The political right is in a state of upheaval. The old alliances have crumbled, and long-held truths have become empty truisms. The postwar conservatism of the Reagan administration and Newt Gingrich’s “Contract With America” is dead. All of this is so obvious that it hardly merits pointing out. Those who favor the status quo—the neoconservatives and neoliberals, to paint with broad strokes—are largely defecting to what passes for the center-left, leaving populists, nationalists, postliberals, neopagan Nietzscheans, and even the occasional libertarian to hash out the future of the “New Right.” An increasingly common thread among those factions is a rejection of old conservative commitments to the free market and the concomitant distinction between the public and private realms. We find ourselves in a place where it is just as valid to assert that everything is politics as it is to say that everything is economics or that everything is religion—or propaganda or marketing. The old categorical distinctions won’t hold.
What is missing is an awareness of real alternatives to our dominant political-economic order. Yet alternatives do exist, and here I propose that we consider—or more accurately, reconsider—one that is called subsidiarity as a source of concepts for building a viable economic and political theory that would in turn underwrite a genuine conservatism. While subsidiarity is widely known among Christian democrats and Catholics of various stripes, its original meaning derives from an anthropology and a metaphysics that have largely been lost.
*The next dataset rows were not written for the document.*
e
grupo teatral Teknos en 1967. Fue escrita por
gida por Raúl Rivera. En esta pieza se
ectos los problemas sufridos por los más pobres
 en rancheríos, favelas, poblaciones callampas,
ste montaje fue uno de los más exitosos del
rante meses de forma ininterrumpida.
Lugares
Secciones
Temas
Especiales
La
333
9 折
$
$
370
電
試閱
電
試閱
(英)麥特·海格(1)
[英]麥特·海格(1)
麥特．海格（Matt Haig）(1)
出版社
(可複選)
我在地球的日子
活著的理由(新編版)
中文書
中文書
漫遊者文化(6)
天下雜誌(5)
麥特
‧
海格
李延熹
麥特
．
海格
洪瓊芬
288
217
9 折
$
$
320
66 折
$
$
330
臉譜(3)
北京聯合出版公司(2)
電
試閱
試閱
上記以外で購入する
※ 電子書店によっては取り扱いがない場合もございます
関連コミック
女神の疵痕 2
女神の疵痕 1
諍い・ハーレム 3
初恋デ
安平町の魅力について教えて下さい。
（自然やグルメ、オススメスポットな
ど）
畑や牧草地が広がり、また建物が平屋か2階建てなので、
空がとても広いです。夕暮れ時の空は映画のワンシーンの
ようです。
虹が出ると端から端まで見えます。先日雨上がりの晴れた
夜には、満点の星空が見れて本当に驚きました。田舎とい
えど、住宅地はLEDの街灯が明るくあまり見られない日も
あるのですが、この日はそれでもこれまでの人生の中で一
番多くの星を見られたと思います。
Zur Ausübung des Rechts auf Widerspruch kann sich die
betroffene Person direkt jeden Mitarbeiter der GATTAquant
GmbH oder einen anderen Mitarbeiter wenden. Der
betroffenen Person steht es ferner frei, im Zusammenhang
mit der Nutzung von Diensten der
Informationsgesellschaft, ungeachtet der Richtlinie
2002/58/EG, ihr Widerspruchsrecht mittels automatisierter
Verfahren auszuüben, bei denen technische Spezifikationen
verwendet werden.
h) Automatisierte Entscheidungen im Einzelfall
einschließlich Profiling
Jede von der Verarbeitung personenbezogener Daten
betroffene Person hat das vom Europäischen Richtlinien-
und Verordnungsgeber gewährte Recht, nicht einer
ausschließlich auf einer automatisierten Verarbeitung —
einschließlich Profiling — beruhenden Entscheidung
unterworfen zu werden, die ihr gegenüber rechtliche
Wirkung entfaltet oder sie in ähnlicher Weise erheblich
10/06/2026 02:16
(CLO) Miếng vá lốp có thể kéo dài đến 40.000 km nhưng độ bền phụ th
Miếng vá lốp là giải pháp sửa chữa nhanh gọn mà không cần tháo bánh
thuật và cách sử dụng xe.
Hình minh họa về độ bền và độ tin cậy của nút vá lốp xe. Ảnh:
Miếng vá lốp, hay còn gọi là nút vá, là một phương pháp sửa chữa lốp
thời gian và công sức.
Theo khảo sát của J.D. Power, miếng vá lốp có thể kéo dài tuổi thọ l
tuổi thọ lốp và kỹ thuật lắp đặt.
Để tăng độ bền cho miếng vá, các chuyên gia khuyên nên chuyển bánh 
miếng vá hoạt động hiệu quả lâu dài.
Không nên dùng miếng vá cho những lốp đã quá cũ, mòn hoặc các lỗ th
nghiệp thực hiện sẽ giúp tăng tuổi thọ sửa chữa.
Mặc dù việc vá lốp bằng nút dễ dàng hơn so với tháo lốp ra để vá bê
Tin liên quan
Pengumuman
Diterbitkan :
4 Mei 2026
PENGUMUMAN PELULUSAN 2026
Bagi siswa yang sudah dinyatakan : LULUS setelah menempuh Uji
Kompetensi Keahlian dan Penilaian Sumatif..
As a result, the term subsidiarity is sometimes reduced by small-government fans to the simplistic axiom that “smaller is better”—or, alternatively, by big-government fans, to the principle that higher orders of government reserve the right to intervene in lower orders whenever they see fit.11xSee, for example, Adrian Vermeule, Common Good Constitutionalism (Medford, MA: Polity Press, 2022), 154–158.
But subsidiarity is no mere axiom or principle of governance; it is an alternative social form with deep roots in the premodern Western tradition that includes biblical teaching, Greek thought, and medieval theology, a tradition that directly informs modern Catholic social teaching. While I write out of the specific Catholic formulation of this tradition, what I say corresponds broadly to other approaches to subsidiarity, all of which start with a fundamental question: “What is the common good?”